Zulip Chat Archive

Stream: metaprogramming / tactics

Topic: writing large files


Patrick Massot (May 31 2021 at 08:05):

Once again I'm back to trying to get a reliable leancrawler, to explore the liquid tensor experiment code. But as usual I'm hitting completely random failure to handle large datasets. I tried using tactic.traceand redirecting output to a file and I tried using the io monads. But in all cases some data simply disappear. It's very clear with io where the file simply stop in the middle a line. With trace there are missing lines. I'd be really grateful if someone competent could have a look. I put a compiled LTE at https://www.imo.universite-paris-saclay.fr/~pmassot/liquid.tar.bz2, together with stats.lean in the project root folder to see what I mean. That version tried the io with list split version that is used in dc-gen.

Patrick Massot (May 31 2021 at 08:06):

The challenge is to get a well-formed yaml file containing 73954 lines starting withName: ".

Jason Rute (May 31 2021 at 13:26):

I often use the --json flag for this sort of thing. Does that help?

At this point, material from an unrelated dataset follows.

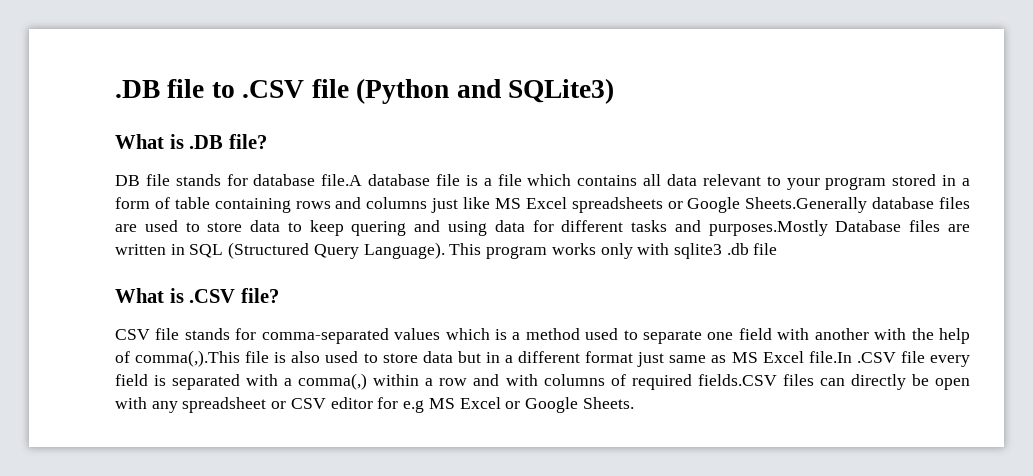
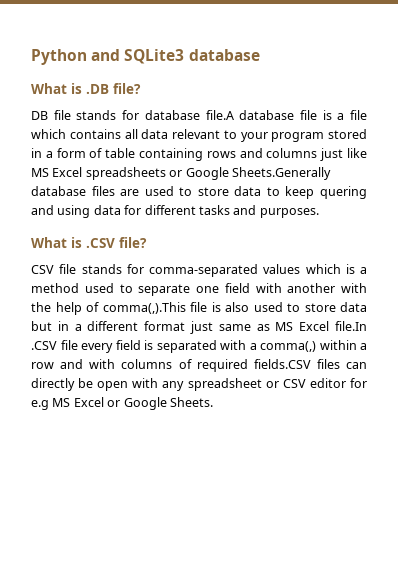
[115,78,614,104] .DB file to .CSV file (Python and SQLite3) -> [31,49,260,65] Python and SQLite3 database
[708,220,971,236] [115,242,778,259] purposes.Mostly Database files are written in SQL (Structured Query Language). This program works only with sqlite3 .db file -> [259,208,319,218] purposes.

Jason Rute (May 31 2021 at 13:32):

Although if both tracing and IO both loose data, that probably won't help.

Jason Rute (May 31 2021 at 13:34):

Another thing I've run across is that compiling Lean takes a lot of memory. (Are you tracing during compiling?) If your machine doesn't have enough memory, Lean might crash halfway through and you will be missing data. Have you checked that it is exiting properly? (If running from a python process you can look at the return code.)

Jason Rute (May 31 2021 at 13:43):

Forget about my compiling comment. I see you are just looping over the environment. (I got so caught up in the hacks I did to make the lean proof recording project work, that I forget there are other more standard ways to get information out of Lean.) I guess my comment about Lean exiting halfway through could still be true though.

Jason Rute (May 31 2021 at 14:17):

You may want to look at https://github.com/jesse-michael-han/lean-step-public. It does something similar, extracting a similarly large amount of data from the lean environment. I'm not aware of similar issues with missing data. It is a big project, so you may want to ask @Jesse Michael Han for pointers.

Jesse Michael Han (May 31 2021 at 14:38):

iirc that repository writes huge amounts of JSON-formatted data (up to thousands of datapoints per declaration for all the tens of thousands of declarations in mathlib) so you could probably copy-paste that code and then instantly convert it to yaml afterwards

Patrick Massot (May 31 2021 at 16:15):

Thanks, I'll have a look.

Eric Wieser (May 31 2021 at 19:54):

I remember I proposed a change to doc-gen to have it write the json to a file instead of stdout, but it was rejected as being too slow.

Eric Wieser (May 31 2021 at 19:56):

Perhaps that's not as relevant as I think it is. Gabriel alluded to a problem in this comment: https://github.com/leanprover-community/doc-gen/pull/99#issuecomment-730216929


Last updated: Dec 20 2023 at 11:08 UTC